The Problem With Alex De Vries and the Media

The Problem With Alex De Vries and the Media

It isn’t really Alex De Vries’s fault. There will always be someone willing to exaggerate and there will always be media who will publish those exaggerations.

The funny thing isn’t really Alex De Vries blatant lying, it’s the media’s willingness to skip doing the research when a story already fits. Alex De Vries credentials sound good. Something about a university and the Netherlands. That must be iron clad.

And their readers want to read how bad bitcoin is. Alex De Vries can help.

After 10 years of helping the mainstream media scare old people with bitcoin stories, Alex De Vries was recently quoted on how horribly much energy AI data centers use. Yes, Alex has found a new income stream. When you get quoted you also get to earn money from online appearances, from conferences, speaking and the like.

Suddenly this guy in Holland is the expert on AI data centers. Not the many CEOs and researchers working in the field?

No, this guy, who’s always been quoted about how horribly terrible Bitcoin is in every mainstream media outlet all around the world, is now being quoted on AI data centers. Because what Alex says fits what the reporter wants to print.

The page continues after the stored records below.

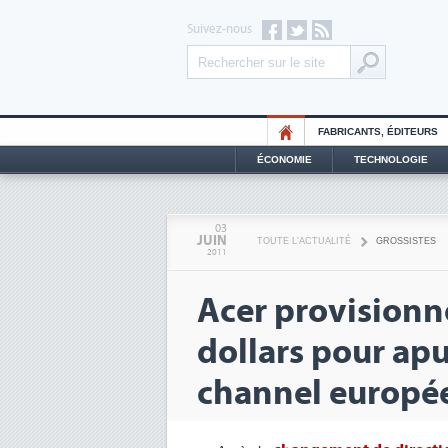
Suivez-nous
FABRICANTS, ÉDITEURS
ÉCONOMIE
TECHNOLOGIE
03
JUIN
TOUTE L'ACTUALITÉ
GROSSISTES
2011
Acer provisionn
dollars pour apu
channel europé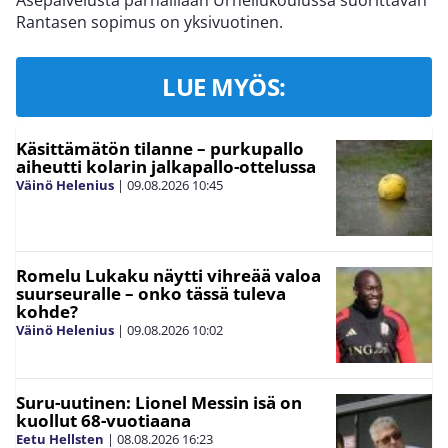
Asepalvelusta parhaillaan Urheilukoulussa suorittavan
Rantasen sopimus on yksivuotinen.
LUE MYÖS:
Käsittämätön tilanne – purkupallo
aiheutti kolarin jalkapallo-ottelussa
Väinö Helenius
|
09.08.2026
10:45
Romelu Lukaku näytti vihreää valoa
suurseuralle – onko tässä tuleva
kohde?
Väinö Helenius
|
09.08.2026
10:02
Suru-uutinen: Lionel Messin isä on
kuollut 68-vuotiaana
Eetu Hellsten
|
08.08.2026
16:23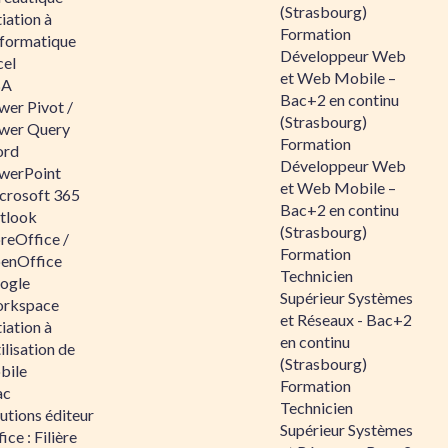
(Strasbourg)
tiation à
Formation
nformatique
Développeur Web
cel
et Web Mobile –
BA
Bac+2 en continu
wer Pivot /
(Strasbourg)
wer Query
Formation
rd
Développeur Web
werPoint
et Web Mobile –
crosoft 365
Bac+2 en continu
tlook
(Strasbourg)
reOffice /
Formation
enOffice
Technicien
ogle
Supérieur Systèmes
rkspace
et Réseaux - Bac+2
tiation à
en continu
tilisation de
(Strasbourg)
bile
Formation
ac
Technicien
utions éditeur
Supérieur Systèmes
ice : Filière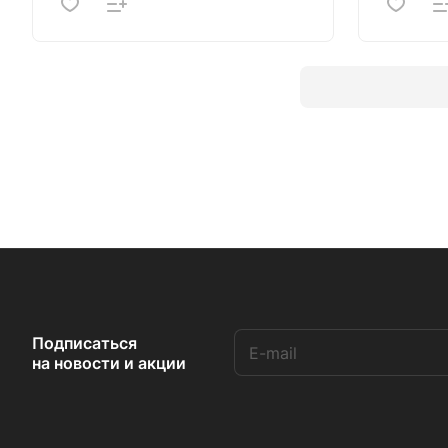
Подписаться
на новости и акции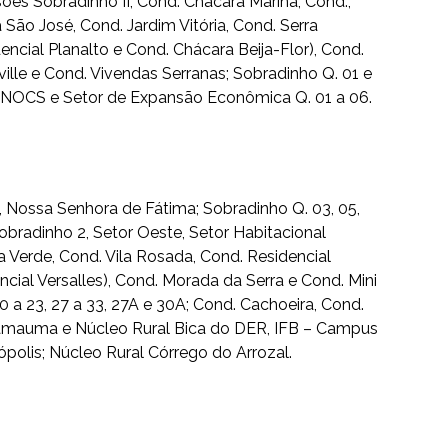
ões Sobradinho II, Cond. Chácara Marina, Cond.,
São José, Cond. Jardim Vitória, Cond. Serra
dencial Planalto e Cond. Chácara Beija-Flor), Cond.
ille e Cond. Vivendas Serranas; Sobradinho Q. 01 e
la DNOCS e Setor de Expansão Econômica Q. 01 a 06.
na, Nossa Senhora de Fátima; Sobradinho Q. 03, 05,
, Sobradinho 2, Setor Oeste, Setor Habitacional
 Verde, Cond. Vila Rosada, Cond. Residencial
cial Versalles), Cond. Morada da Serra e Cond. Mini
 a 23, 27 a 33, 27A e 30A; Cond. Cachoeira, Cond.
 Samauma e Núcleo Rural Bica do DER, IFB – Campus
ópolis; Núcleo Rural Córrego do Arrozal.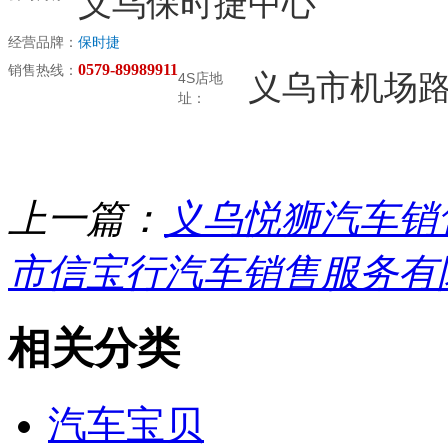
义乌保时捷中心
经营品牌：
保时捷
0579-89989911
销售热线：
义乌市机场路2
4S店地
址：
上一篇：
义乌悦狮汽车销
市信宝行汽车销售服务有
相关分类
汽车宝贝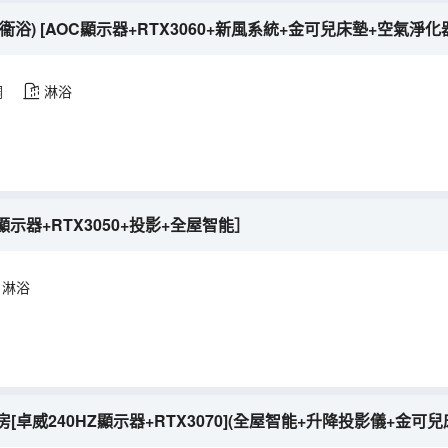
浴) [AOC顯示器+RTX3060+新風系統+金可兒床墊+空氣淨化
調
淋浴
示器+RTX3050+投影+全屋智能］
淋浴
房[卓威240HZ顯示器+RTX3070](全屋智能+升降投影儀+金可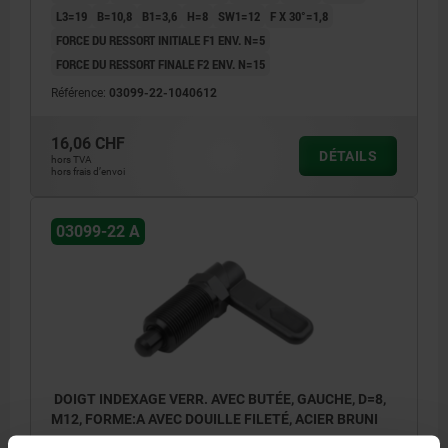
L3=19
B=10,8
B1=3,6
H=8
SW1=12
F X 30°=1,8
FORCE DU RESSORT INITIALE F1 ENV. N=5
FORCE DU RESSORT FINALE F2 ENV. N=15
Référence:
03099-22-1040612
16,06 CHF
DÉTAILS
hors TVA
hors frais d’envoi
03099-22 A
DOIGT INDEXAGE VERR. AVEC BUTÉE, GAUCHE, D=8,
M12, FORME:A AVEC DOUILLE FILETÉ, ACIER BRUNI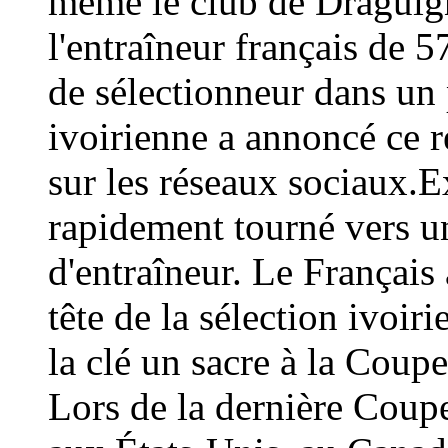
même le club de Draguign
l'entraîneur français de 
de sélectionneur dans un 
ivoirienne a annoncé ce
sur les réseaux sociaux.E
rapidement tourné vers un
d'entraîneur. Le Français 
tête de la sélection ivoir
la clé un sacre à la Coup
Lors de la dernière Coup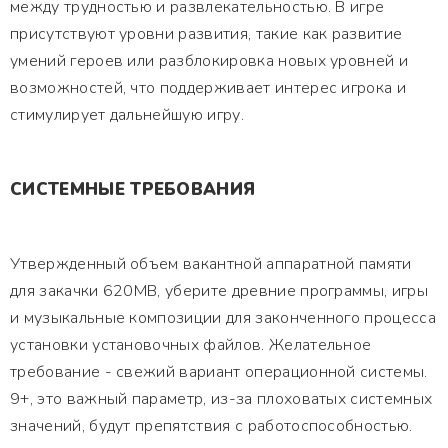
между трудностью и развлекательностью. В игре
присутствуют уровни развития, такие как развитие
умений героев или разблокировка новых уровней и
возможностей, что поддерживает интерес игрока и
стимулирует дальнейшую игру.
СИСТЕМНЫЕ ТРЕБОВАНИЯ
Утвержденный объем вакантной аппаратной памяти
для закачки 620MB, уберите древние программы, игры
и музыкальные композиции для законченного процесса
установки установочных файлов. Желательное
требование - свежий вариант операционной системы.
9+, это важный параметр, из-за плоховатых системных
значений, будут препятствия с работоспособностью.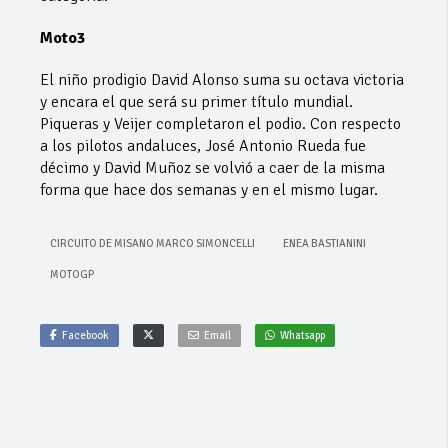
Moto3
El niño prodigio David Alonso suma su octava victoria
y encara el que será su primer título mundial.
Piqueras y Veijer completaron el podio. Con respecto
a los pilotos andaluces, José Antonio Rueda fue
décimo y David Muñoz se volvió a caer de la misma
forma que hace dos semanas y en el mismo lugar.
CIRCUITO DE MISANO MARCO SIMONCELLI
ENEA BASTIANINI
MOTOGP
Facebook
Email
Whatsapp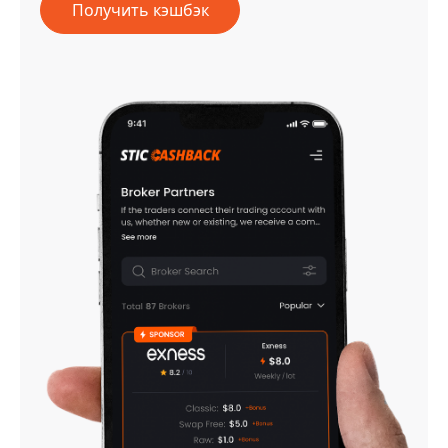
Получить кэшбэк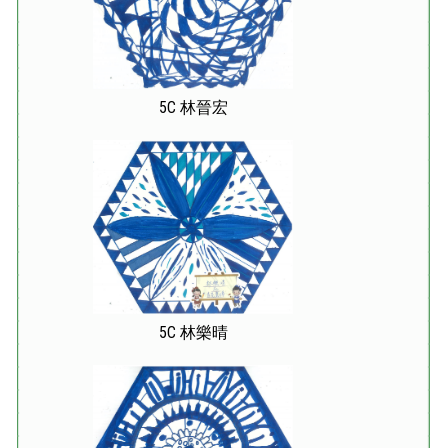
5C 林晉宏
5C 林樂晴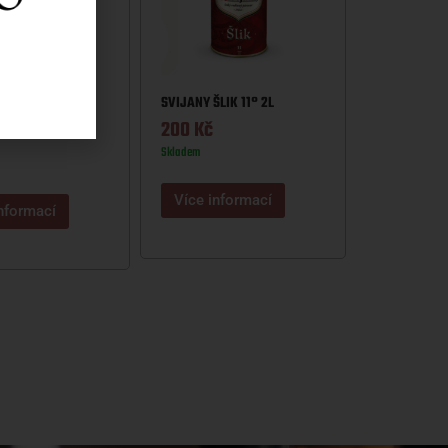
SVIJANY ŠLIK 11° 2L
Ý MÁZ 11° 5L
200
Kč
Skladem
Více informací
nformací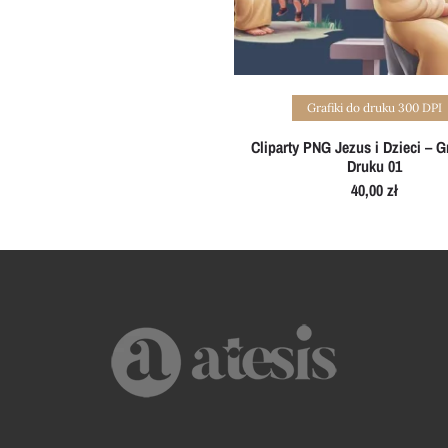
Add to cart
Grafiki do druku 300 DPI
Cliparty PNG Jezus i Dzieci – Gr
Druku 01
40,00
zł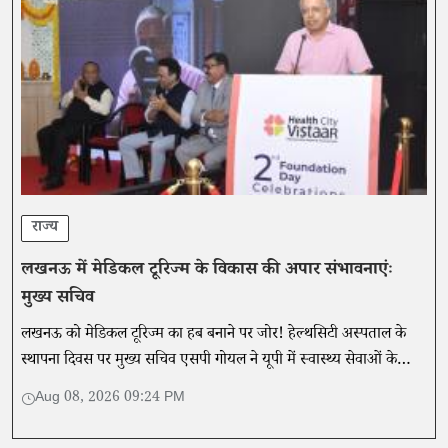
राज्य
लखनऊ में मेडिकल टूरिज्म के विकास की अपार संभावनाएंः
मुख्य सचिव
लखनऊ को मेडिकल टूरिज्म का हब बनाने पर जोर! हेल्थसिटी अस्पताल के
स्थापना दिवस पर मुख्य सचिव एसपी गोयल ने यूपी में स्वास्थ्य सेवाओं के
विस्तार और संभावनाओं पर की चर्चा।
Aug 08, 2026 09:24 PM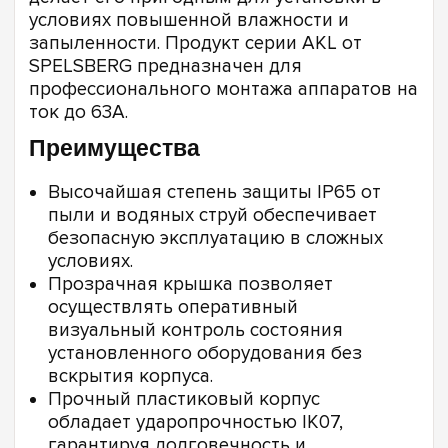
условиях повышенной влажности и
запыленности. Продукт серии AKL от
SPELSBERG предназначен для
профессионального монтажа аппаратов на
ток до 63А.
Преимущества
Высочайшая степень защиты IP65 от
пыли и водяных струй обеспечивает
безопасную эксплуатацию в сложных
условиях.
Прозрачная крышка позволяет
осуществлять оперативный
визуальный контроль состояния
установленного оборудования без
вскрытия корпуса.
Прочный пластиковый корпус
обладает ударопрочностью IK07,
гарантируя долговечность и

Not because Alex actually is an expert on the field. But because he is willing to say the most outrageous things about Bitcoin, and now also about AI data centers.

Next up, we will probably see Alex De Vries becoming an expert in robot, space exploration and fusion energy. Well, as long as he says the craziest things about the future the mainstream media will proclaim him the expert.

It does not matter if it’s true, it sounds like news. The readers cannot check the facts, so the mainstream media outlets can continue publishing the same nonsense “warning” content year after year. And they wonder why their readerships are declining…

Mainstream media have no problem publishing a title like “Technology X will boil the oceans and kill us all” — as long as it’s someone else saying it, and they can quote them. Then it does not have to be true.

The news outlet’s editors cannot fathom the long tail effect, the so called Gell-Amnesia Effect; that’s what happens when a reader discovers he or she knows more about the subject than the reporter. And that the reporter is wrong.

Over the long run more and more people discover this discrepance. The mainstream media tries to cater to their older audiences, printing bs like “technology X is bad”, because it makes the old readers feel well. They can think “I told you so”.

There are countless articles telling you that Bitcoin is using more energy than a country like, say, Finland. This is of course not true at all. That’s just crazy. But did your newspaper check that fact before they published it? Of course not. How could they?

Lots of “newspapers” have published this bit of “news”, on Bitcoin’s or crypto’s other variants’ energy useage, even though there is nothing backing that up a part from made up websites related to Alex De Vries. He is not associated to any university.

And that’s how Alex De Vries makes a living. Year after year. He never hesitates to say the most outrageous things you can imagine around energy usage in the technology sector. Does he have data to back it up? Actually, yes, but the data is as distorted as his quotes, and they are only sourced from a few miners, lagging years behind in its insights into actual data centers, not taking into account the current reality where data centers often use “green”, renewable energy.

The mainstream media readers won’t get updated on this, but you, you the dear and very smart reader of Webonanza, will learn the truth about the Internet.